_Given entries_
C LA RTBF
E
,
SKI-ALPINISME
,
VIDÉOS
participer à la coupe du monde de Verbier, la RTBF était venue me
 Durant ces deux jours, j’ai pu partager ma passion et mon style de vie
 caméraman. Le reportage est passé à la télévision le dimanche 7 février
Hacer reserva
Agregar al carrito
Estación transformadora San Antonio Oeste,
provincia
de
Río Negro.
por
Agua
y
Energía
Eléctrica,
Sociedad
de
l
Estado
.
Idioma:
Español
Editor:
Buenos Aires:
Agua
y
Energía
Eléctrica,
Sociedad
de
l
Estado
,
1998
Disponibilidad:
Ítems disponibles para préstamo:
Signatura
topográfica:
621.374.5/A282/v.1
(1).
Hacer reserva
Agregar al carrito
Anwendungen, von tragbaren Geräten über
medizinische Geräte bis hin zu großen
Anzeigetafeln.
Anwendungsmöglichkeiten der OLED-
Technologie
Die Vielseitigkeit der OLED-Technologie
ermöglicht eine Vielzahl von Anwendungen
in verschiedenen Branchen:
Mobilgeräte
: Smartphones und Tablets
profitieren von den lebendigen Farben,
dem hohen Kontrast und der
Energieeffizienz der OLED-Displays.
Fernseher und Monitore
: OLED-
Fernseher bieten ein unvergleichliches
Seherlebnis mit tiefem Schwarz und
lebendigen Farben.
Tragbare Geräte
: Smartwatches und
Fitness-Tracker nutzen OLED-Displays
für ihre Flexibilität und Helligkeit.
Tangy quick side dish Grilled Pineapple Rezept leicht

_Your instructions_
Each line of the data that has the string "Technologie" should be returned.

_Result_
Technologie
Die Vielseitigkeit der OLED-Technologie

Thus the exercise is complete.